Security Bulletin: Apache Axis as used in IBM QRadar SIEM is vulnerable to a possible man in the middle attack. (CVE-2012-5784)

Summary

IBM QRadar / QRM / QVM / QRIF / QNI includes vulnerable components (e.g., framework libraries) that may be identified and exploited with automated tools.

Vulnerability Details

CVEID: CVE-2012-5784
**Description:**Apache Axis 1.4, as used in multiple products, could allow a remote attacker to conduct spoofing attacks, caused by the failure to verify that the server hostname matches a domain name in the subject’s Common Name (CN) field of the X.509 certificate.

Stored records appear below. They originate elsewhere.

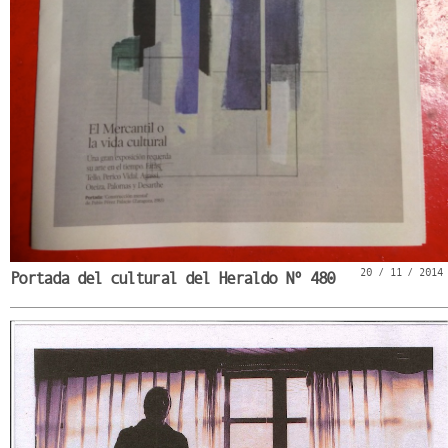
20 / 11 / 2014
Portada del cultural del Heraldo Nº 480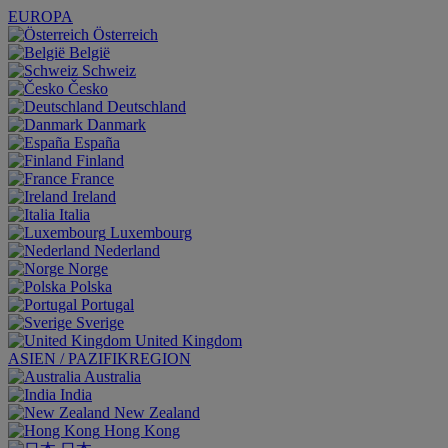
EUROPA
Österreich
België
Schweiz
Česko
Deutschland
Danmark
España
Finland
France
Ireland
Italia
Luxembourg
Nederland
Norge
Polska
Portugal
Sverige
United Kingdom
ASIEN / PAZIFIKREGION
Australia
India
New Zealand
Hong Kong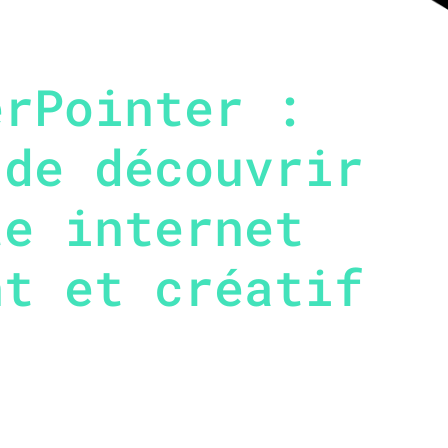
erPointer :
 de découvrir
te internet
nt et créatif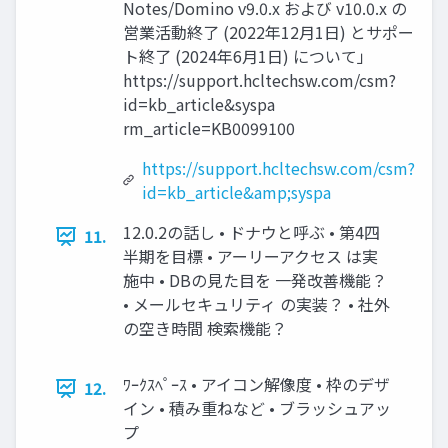
Notes/Domino v9.0.x および v10.0.x の
営業活動終了 (2022年12月1日) とサポー
ト終了 (2024年6月1日) について」
https://support.hcltechsw.com/csm?
id=kb_article&syspa
rm_article=KB0099100
https://support.hcltechsw.com/csm?
id=kb_article&amp;syspa
12.0.2の話し • ドナウと呼ぶ • 第4四
11.
半期を目標 • アーリーアクセス は実
施中 • DBの見た目を 一発改善機能？
• メールセキュリティ の実装？ • 社外
の空き時間 検索機能？
ﾜｰｸｽﾍﾟｰｽ • アイコン解像度 • 枠のデザ
12.
イン • 積み重ねなど • ブラッシュアッ
プ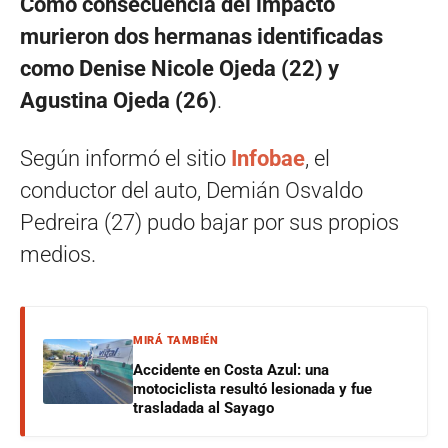
Como consecuencia del impacto
murieron dos hermanas identificadas
como Denise Nicole Ojeda (22) y
Agustina Ojeda (26)
.
Según informó el sitio
Infobae
, el
conductor del auto, Demián Osvaldo
Pedreira (27) pudo bajar por sus propios
medios.
MIRÁ TAMBIÉN
Accidente en Costa Azul: una
motociclista resultó lesionada y fue
trasladada al Sayago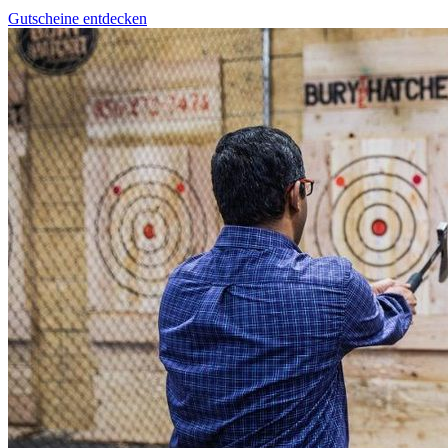
Gutscheine entdecken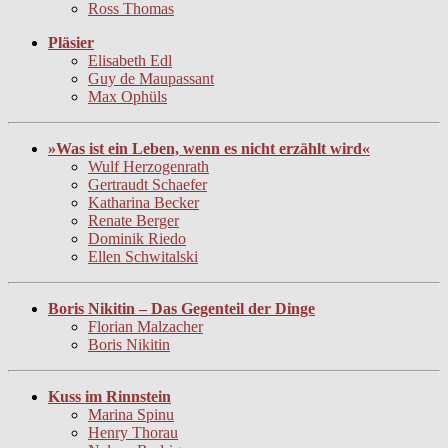
Ross Thomas
Pläsier
Elisabeth Edl
Guy de Maupassant
Max Ophüls
»Was ist ein Leben, wenn es nicht erzählt wird«
Wulf Herzogenrath
Gertraudt Schaefer
Katharina Becker
Renate Berger
Dominik Riedo
Ellen Schwitalski
Boris Nikitin – Das Gegenteil der Dinge
Florian Malzacher
Boris Nikitin
Kuss im Rinnstein
Marina Spinu
Henry Thorau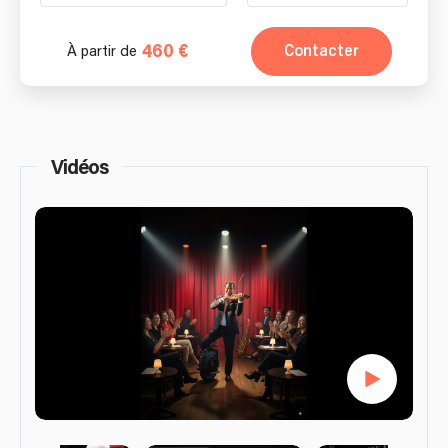
460 €
Contacter
À partir de
Vidéos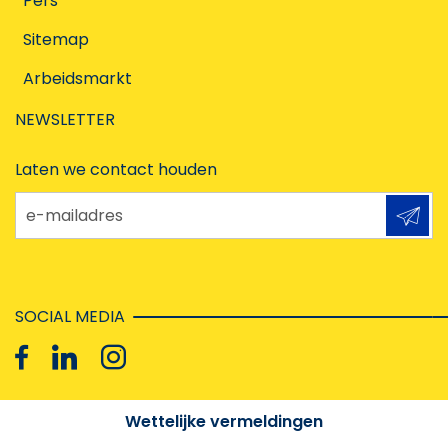
Pers
Sitemap
Arbeidsmarkt
NEWSLETTER
Laten we contact houden
e-mailadres
SOCIAL MEDIA
Wettelijke vermeldingen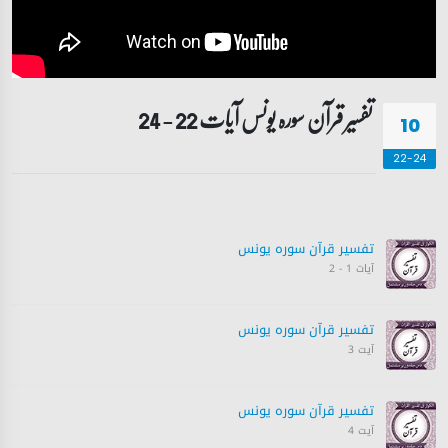
تفسیر قرآن سورہ ‎یونس آیات 22 - 24
10
22-24
تفسیر قرآن سورہ ‎يونس
آیات 1 - 2
تفسیر قرآن سورہ ‎يونس
آیت 3
تفسیر قرآن سورہ ‎يونس
آیت 4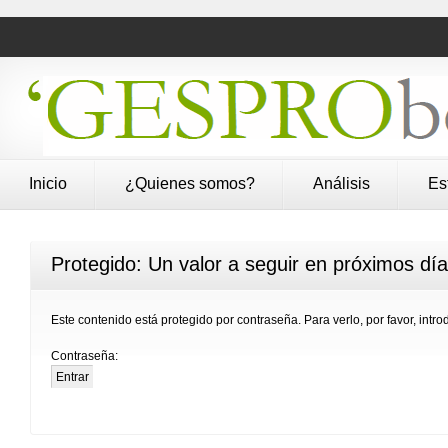
Inicio
¿Quienes somos?
Análisis
Es
Protegido: Un valor a seguir en próximos día
Este contenido está protegido por contraseña. Para verlo, por favor, intr
Contraseña: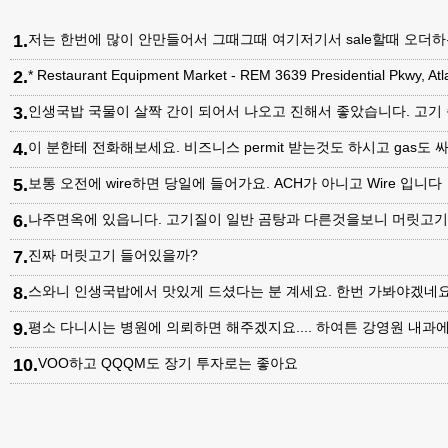
1
.
저는 한번에 많이 안만들어서 그때그때 여기저기서 sale할때 오더하는데, 최근
2
.
* Restaurant Equipment Market - REM 3639 Presidential Pkwy, A
3
.
인생국밥 국물이 살짝 간이 되어서 나오고 진해서 좋았습니다. 고기
4
.
이 분한테 전화해보세요. 비즈니스 permit 받는것도 하시고 gas도 싸
5
.
보통 오전에 wire하면 당일에 들어가요. ACH가 아니고 Wire 입니다
6
.
나주면옥에 있읍니다. 고기질이 일반 곰탕과 다른것을보니 머릿고
7
.
진짜 머릿고기 들어있을까?
8
.
스와니 인생국밥에서 맛있게 드셨다는 분 계세요. 한번 가봐야겠네
9
.
평소 다니시는 병원에 의뢰하면 해주겠지요.... 하여튼 강영원 내
10
.
VOO하고 QQQM도 장기 투자로는 좋아요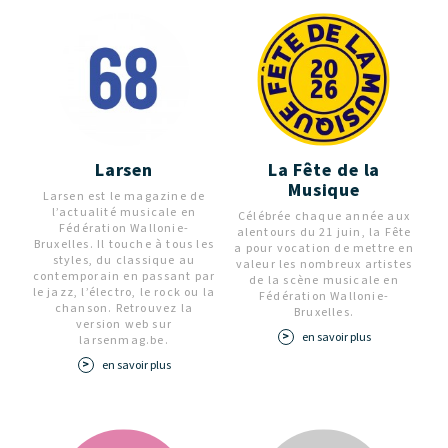
Larsen
La Fête de la
Musique
Larsen est le magazine de
l’actualité musicale en
Célébrée chaque année aux
Fédération Wallonie-
alentours du 21 juin, la Fête
Bruxelles. Il touche à tous les
a pour vocation de mettre en
styles, du classique au
valeur les nombreux artistes
contemporain en passant par
de la scène musicale en
le jazz, l’électro, le rock ou la
Fédération Wallonie-
chanson. Retrouvez la
Bruxelles.
version web sur
en savoir plus
larsenmag.be.
en savoir plus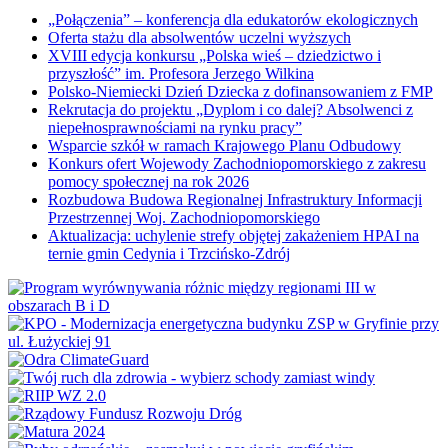
„Połączenia” – konferencja dla edukatorów ekologicznych
Oferta stażu dla absolwentów uczelni wyższych
XVIII edycja konkursu „Polska wieś – dziedzictwo i
przyszłość” im. Profesora Jerzego Wilkina
Polsko-Niemiecki Dzień Dziecka z dofinansowaniem z FMP
Rekrutacja do projektu „Dyplom i co dalej? Absolwenci z
niepełnosprawnościami na rynku pracy”
Wsparcie szkół w ramach Krajowego Planu Odbudowy
Konkurs ofert Wojewody Zachodniopomorskiego z zakresu
pomocy społecznej na rok 2026
Rozbudowa Budowa Regionalnej Infrastruktury Informacji
Przestrzennej Woj. Zachodniopomorskiego
Aktualizacja: uchylenie strefy objętej zakażeniem HPAI na
ternie gmin Cedynia i Trzcińsko-Zdrój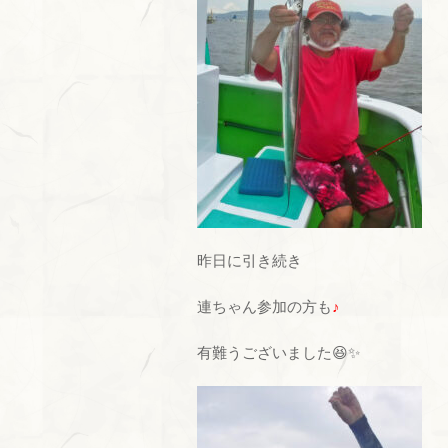
昨日に引き続き
連ちゃん参加の方も
♪
有難うございました😆✨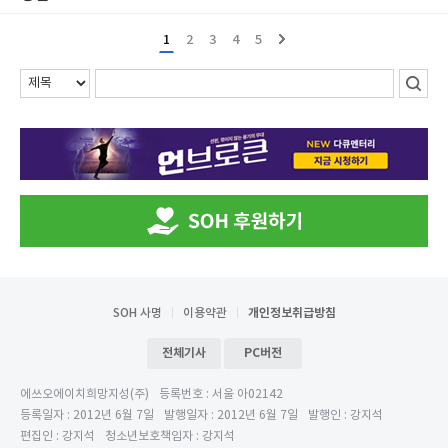
1
2
3
4
5
SOH 사명
이용약관
개인정보취급방침
전체기사
PC버전
에쓰오에이치희망지성(주)
등록번호 : 서울 아02142
등록일자 : 2012년 6월 7일
발행일자 : 2012년 6월 7일
발행인 : 강지석
편집인 : 강지석
청소년보호책임자 : 강지석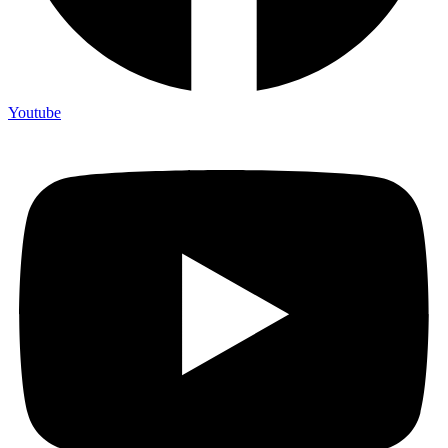
Youtube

An attacker could exploit this vulnerability using man-in-the-middle techniques to spoof an SSL server and launch further attacks against a vulnerable target.
**CVSS Base Score:**4.3
CVSS Temporal Score: See <https://exchange.xforce.ibmcloud.com/vulnerabilities/79829&gt; for the current score
**CVSS Environmental Score:***Undefined
**CVSS Vector:**AV:N/AC:M/Au:N/C:N/I:P/A:N

Affected Products and Versions

• IBM QRadar SIEM 7.2.0 - 7.2.8 Patch 15
• IBM QRadar SIEM 7.3.0 - 7.3.1 Patch 8

Remediation/Fixes

• QRadar / QRM / QVM / QRIF / QNI 7.3.2 GA

Workarounds and Mitigations

For QRadar 7.2.8 Administrators

For users of IBM QRadar SIEM 7.2.8, administrators can mitigate this issue by completing an upgrade to QRadar / QRM / QVM / QRIF / QNI 7.3.2 GA where the vulnerable component has been removed from the product. Apache Axis is used for internal configuration services (IPC), and the deployment editor in 7.2.8. Using the Systems, and License Management icon in the administration panel rather than the Deployment Editor for deployment related changes would help mitigate the risk of CVE-2012-5784. For information on this upgrade path, see the QRadar Upgrade Guide.

For QRadar 7.3.0/7.3.1 Administrators

See the Remediation/Fixes section to get the upgrade to QRadar 7.3.2.